Compact letter display is used to report results of pairwise comparisons among treatment means in comparative experiments, so that means with the same letter are not significantly different from one another according to some level of statistical significance (typically 5%).
The CLD in Julia is based on the insert-and-absorb algorithm by Piepho (2004). This code also includes the additional step of the sweeping algorithm to ensure there are no redundant letters.
Clone the repo by
https://github.com/cbsteh/CLD.git
The most important Julia source file is the piepho.jl, which contains the CLD algorithm. An example data file example3.csv is included as test.

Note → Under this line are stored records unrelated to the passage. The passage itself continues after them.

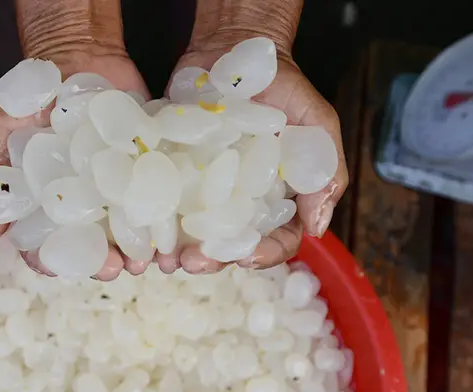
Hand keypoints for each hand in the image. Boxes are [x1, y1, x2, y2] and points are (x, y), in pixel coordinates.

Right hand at [0, 47, 150, 280]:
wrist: (78, 57)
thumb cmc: (33, 95)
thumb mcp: (0, 129)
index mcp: (47, 204)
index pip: (44, 246)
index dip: (49, 262)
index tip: (56, 269)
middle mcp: (84, 205)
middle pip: (93, 247)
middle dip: (101, 263)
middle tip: (112, 268)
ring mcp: (117, 190)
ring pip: (128, 234)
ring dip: (137, 253)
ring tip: (144, 259)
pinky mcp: (146, 172)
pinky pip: (157, 202)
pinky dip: (165, 223)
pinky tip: (169, 235)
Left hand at [163, 47, 346, 274]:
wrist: (236, 47)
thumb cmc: (285, 87)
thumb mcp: (319, 124)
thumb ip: (327, 172)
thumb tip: (317, 227)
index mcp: (278, 199)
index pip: (278, 239)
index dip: (266, 254)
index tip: (249, 258)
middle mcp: (241, 202)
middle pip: (230, 245)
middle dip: (213, 260)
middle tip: (195, 263)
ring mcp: (205, 189)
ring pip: (193, 234)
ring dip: (179, 251)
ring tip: (167, 258)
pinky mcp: (174, 172)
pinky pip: (162, 202)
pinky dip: (154, 221)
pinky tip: (145, 230)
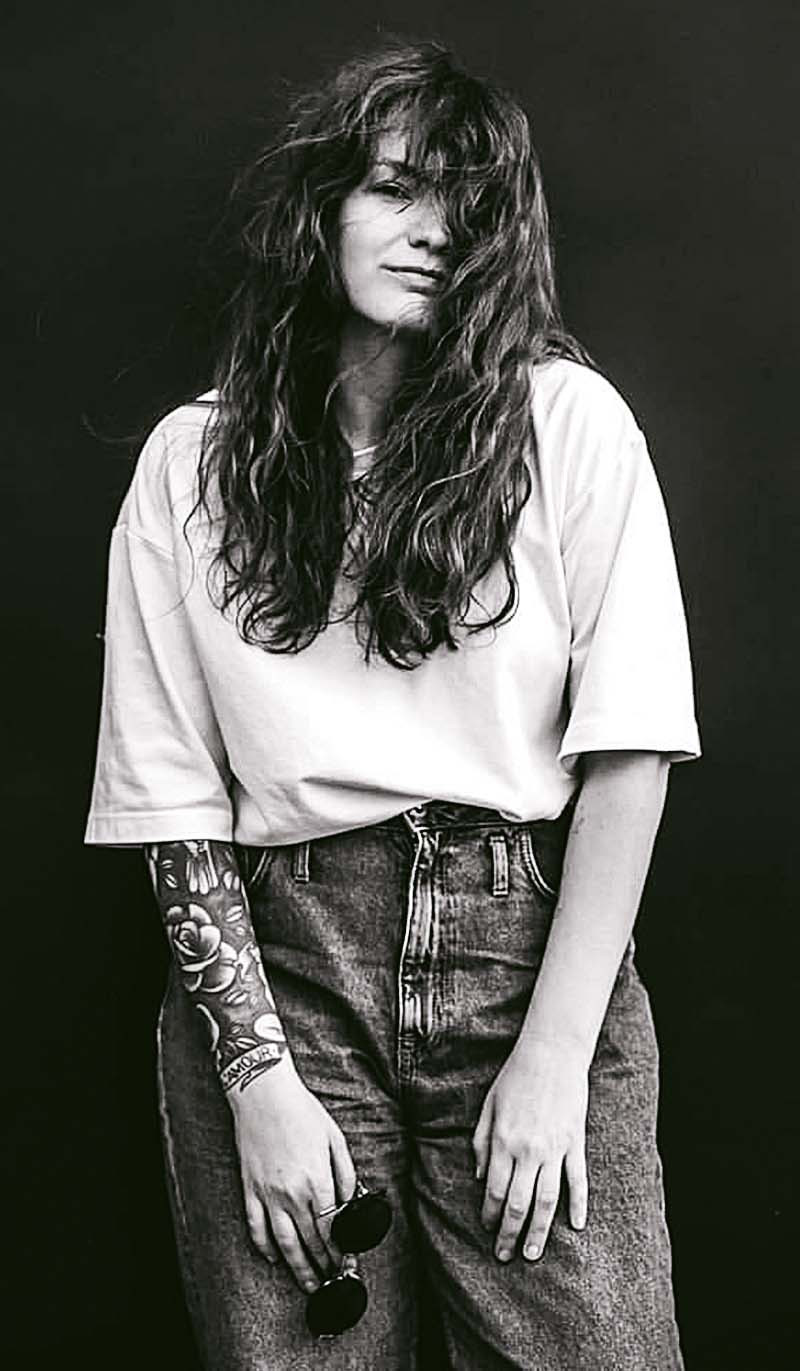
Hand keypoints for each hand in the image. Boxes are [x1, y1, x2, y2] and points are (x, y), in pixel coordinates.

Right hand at [228, 1059, 356, 1290]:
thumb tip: (352, 1204)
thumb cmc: (302, 1112)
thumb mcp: (335, 1138)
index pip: (332, 1229)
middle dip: (324, 1265)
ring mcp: (267, 1193)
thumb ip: (346, 1174)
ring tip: (309, 1285)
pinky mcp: (249, 1189)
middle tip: (333, 1281)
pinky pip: (255, 1227)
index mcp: (317, 1180)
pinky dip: (264, 1248)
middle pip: (311, 1241)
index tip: (347, 1265)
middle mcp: (292, 1193)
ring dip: (298, 1268)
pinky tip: (274, 1259)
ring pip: (284, 1243)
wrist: (263, 1094)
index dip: (341, 1252)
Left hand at [472, 1039, 588, 1263]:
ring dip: (540, 1230)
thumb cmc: (515, 1076)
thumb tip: (482, 1178)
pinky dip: (578, 1205)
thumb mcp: (489, 1106)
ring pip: (547, 1200)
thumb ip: (481, 1143)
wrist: (552, 1052)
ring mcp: (556, 1149)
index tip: (488, 1230)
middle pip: (519, 1204)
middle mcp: (530, 1150)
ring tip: (534, 1253)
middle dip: (510, 1234)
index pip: (496, 1191)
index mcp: (504, 1141)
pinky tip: (576, 1226)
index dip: (491, 1216)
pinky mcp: (576, 1143)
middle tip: (505, 1256)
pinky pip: (578, 1180)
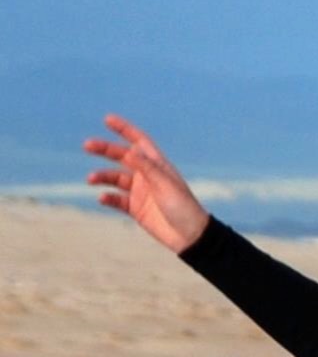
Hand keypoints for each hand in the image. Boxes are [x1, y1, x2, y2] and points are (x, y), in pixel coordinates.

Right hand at [83, 114, 209, 252]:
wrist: (190, 237)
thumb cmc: (183, 207)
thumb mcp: (165, 185)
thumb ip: (147, 168)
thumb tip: (130, 151)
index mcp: (158, 166)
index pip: (140, 142)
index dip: (125, 129)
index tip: (108, 119)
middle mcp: (147, 176)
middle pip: (122, 157)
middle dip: (105, 149)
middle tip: (87, 145)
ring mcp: (141, 192)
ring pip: (116, 178)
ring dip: (103, 176)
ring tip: (91, 179)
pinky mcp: (136, 209)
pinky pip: (117, 200)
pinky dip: (108, 198)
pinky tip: (102, 198)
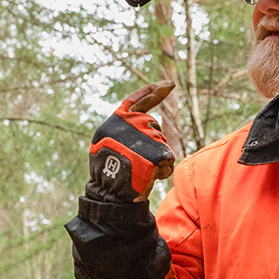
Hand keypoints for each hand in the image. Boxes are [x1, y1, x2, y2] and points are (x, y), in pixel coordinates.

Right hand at [86, 82, 175, 203]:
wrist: (109, 193)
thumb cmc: (110, 171)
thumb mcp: (112, 144)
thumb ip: (128, 131)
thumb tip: (149, 123)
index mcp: (116, 119)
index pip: (137, 101)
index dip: (153, 92)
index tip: (169, 85)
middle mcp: (130, 123)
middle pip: (154, 126)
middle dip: (152, 142)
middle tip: (136, 160)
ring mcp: (144, 135)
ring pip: (162, 143)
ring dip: (156, 158)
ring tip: (140, 169)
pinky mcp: (156, 150)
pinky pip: (169, 158)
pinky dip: (163, 170)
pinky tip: (149, 176)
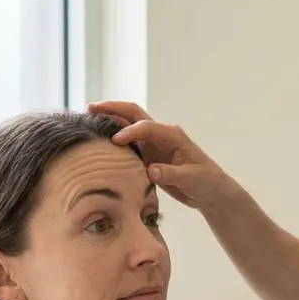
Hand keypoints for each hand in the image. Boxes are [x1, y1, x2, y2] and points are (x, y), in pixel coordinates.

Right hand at [87, 101, 231, 211]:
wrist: (211, 191)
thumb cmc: (206, 181)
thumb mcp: (191, 179)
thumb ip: (171, 174)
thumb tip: (151, 170)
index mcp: (172, 135)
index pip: (147, 127)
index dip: (130, 132)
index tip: (115, 141)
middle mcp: (161, 135)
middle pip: (134, 114)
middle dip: (113, 108)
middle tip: (90, 108)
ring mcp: (153, 144)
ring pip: (128, 126)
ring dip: (109, 120)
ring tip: (87, 119)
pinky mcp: (148, 156)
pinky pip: (128, 144)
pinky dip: (113, 138)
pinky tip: (98, 141)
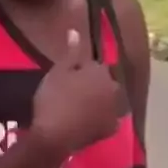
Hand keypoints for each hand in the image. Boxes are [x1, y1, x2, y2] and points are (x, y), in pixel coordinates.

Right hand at [31, 29, 120, 166]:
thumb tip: (75, 31)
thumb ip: (71, 52)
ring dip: (101, 101)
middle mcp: (113, 88)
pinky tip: (89, 121)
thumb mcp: (57, 71)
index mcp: (100, 71)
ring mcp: (114, 110)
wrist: (53, 136)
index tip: (70, 78)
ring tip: (82, 107)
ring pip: (110, 100)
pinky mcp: (111, 130)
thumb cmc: (53, 99)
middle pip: (106, 83)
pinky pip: (109, 120)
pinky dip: (102, 119)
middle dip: (96, 85)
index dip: (83, 71)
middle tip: (76, 93)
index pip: (96, 66)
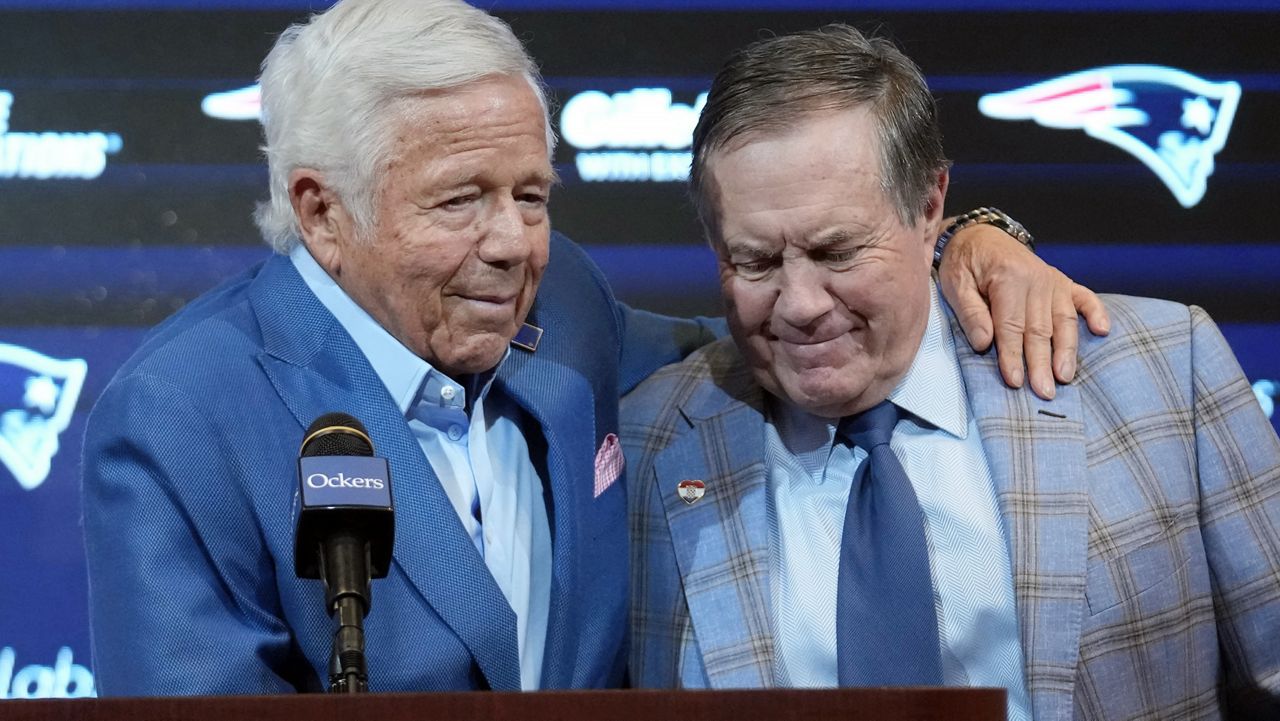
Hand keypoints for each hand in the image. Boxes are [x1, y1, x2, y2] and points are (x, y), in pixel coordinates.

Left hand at [937, 222, 1109, 399]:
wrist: (980, 236)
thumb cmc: (965, 264)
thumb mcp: (955, 284)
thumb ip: (970, 313)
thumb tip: (984, 343)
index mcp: (1008, 278)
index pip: (1011, 326)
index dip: (1013, 355)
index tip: (1015, 381)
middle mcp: (1036, 279)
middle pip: (1040, 329)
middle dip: (1042, 363)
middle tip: (1045, 392)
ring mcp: (1052, 280)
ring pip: (1064, 320)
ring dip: (1066, 351)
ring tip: (1065, 376)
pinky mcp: (1062, 282)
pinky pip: (1084, 298)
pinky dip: (1096, 312)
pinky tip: (1102, 330)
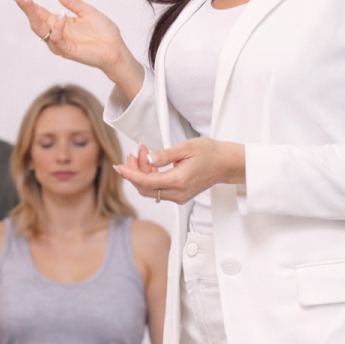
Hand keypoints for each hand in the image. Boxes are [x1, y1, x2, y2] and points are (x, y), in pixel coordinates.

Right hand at [10, 0, 143, 97]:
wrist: (115, 48)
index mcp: (58, 22)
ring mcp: (60, 43)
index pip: (39, 13)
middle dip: (26, 10)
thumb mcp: (86, 11)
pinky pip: (57, 40)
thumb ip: (71, 1)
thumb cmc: (103, 32)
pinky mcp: (67, 51)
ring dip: (35, 17)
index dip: (28, 4)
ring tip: (30, 2)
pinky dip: (57, 28)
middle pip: (35, 22)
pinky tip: (61, 17)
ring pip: (41, 31)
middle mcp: (56, 33)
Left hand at [115, 139, 245, 203]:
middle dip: (134, 171)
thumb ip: (165, 155)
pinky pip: (158, 189)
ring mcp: (179, 196)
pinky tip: (151, 161)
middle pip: (145, 188)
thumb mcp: (186, 147)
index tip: (118, 167)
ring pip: (150, 189)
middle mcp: (178, 193)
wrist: (226, 164)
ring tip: (143, 151)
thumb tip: (148, 158)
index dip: (130, 174)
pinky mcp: (180, 195)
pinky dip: (150, 176)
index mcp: (179, 181)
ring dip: (142, 172)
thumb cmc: (210, 152)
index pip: (146, 182)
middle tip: (134, 152)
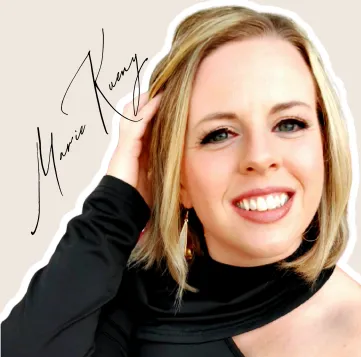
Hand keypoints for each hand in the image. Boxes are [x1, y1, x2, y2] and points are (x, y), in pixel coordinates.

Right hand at [107, 91, 161, 207]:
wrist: (122, 209)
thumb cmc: (139, 199)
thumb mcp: (156, 180)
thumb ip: (163, 169)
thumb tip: (182, 167)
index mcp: (137, 152)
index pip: (146, 126)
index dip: (156, 113)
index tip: (172, 102)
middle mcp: (130, 145)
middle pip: (136, 115)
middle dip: (150, 101)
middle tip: (166, 88)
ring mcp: (126, 144)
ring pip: (134, 113)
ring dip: (148, 100)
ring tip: (163, 86)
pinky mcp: (125, 146)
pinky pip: (136, 122)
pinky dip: (148, 110)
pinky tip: (160, 100)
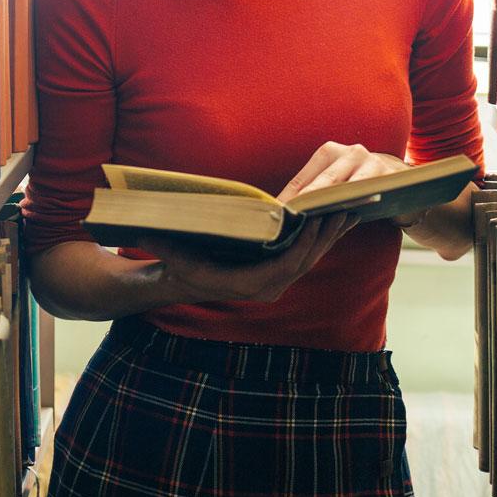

In Piepho (2004) paper, there is Example 3 which comprised 8 treatments: T1 to T8, with five significant pairwise comparisons: T1 vs T7, T1 vs T8, T2 vs T4, T2 vs T5, and T3 vs T5. So, prepare the following CSV file, named example3.csv:
col1,col2,sig
T1,T2,FALSE
T1,T3,FALSE
T1,T4,FALSE
T1,T5,FALSE
T1,T6,FALSE
T1,T7,TRUE
T1,T8,TRUE
T2,T3,FALSE
T2,T4,TRUE
T2,T5,TRUE
T2,T6,FALSE
T2,T7,FALSE
T2,T8,FALSE
T3,T4,FALSE
T3,T5,TRUE
T3,T6,FALSE
T3,T7,FALSE
T3,T8,FALSE
T4,T5,FALSE
T4,T6,FALSE
T4,T7,FALSE
T4,T8,FALSE
T5,T6,FALSE
T5,T7,FALSE
T5,T8,FALSE
T6,T7,FALSE
T6,T8,FALSE
T7,T8,FALSE
where col1 and col2 represent the two columns for every pairwise comparison, and sig is either TRUE (for significant) or FALSE (for non-siginficant). The boolean for sig is case-insensitive, e.g., true and false are valid values, too.
Then, read the CSV file as a DataFrame:
using CLD
using CSV, DataFrame
df = read("data/example3.csv", DataFrame)
Finally, pass the df DataFrame into cld_letters function:
cld_df = cld_letters(df, axb=:trt)
8×2 DataFrame
Row │ trt LETTERS
│ String String
─────┼─────────────────
1 │ T1 abc
2 │ T2 cd
3 │ T3 ad
4 │ T4 ae
5 │ T5 be
6 │ T6 ade
7 │ T7 def
8 │ T8 def
You can sort cld_df based on LETTERS column to arrange the treatments based on the letters as:
sort(cld_df, :LETTERS)
8×2 DataFrame
Row │ trt LETTERS
│ String String
─────┼─────────────────
1 │ T1 abc
2 │ T3 ad
3 │ T6 ade
4 │ T4 ae
5 │ T5 be
6 │ T2 cd
7 │ T7 def
8 │ T8 def
cld_letters(df::AbstractDataFrame; col1::Symbol, col2::Symbol, sig::Symbol, axb::Symbol)
where:
col1 and col2 are the names of the left and right parts of the pair (defaults: :col1 and col2)
sig is the name of the significant column (default: :sig)
axb is the name of the treatment column for the CLD DataFrame (default: :AxB).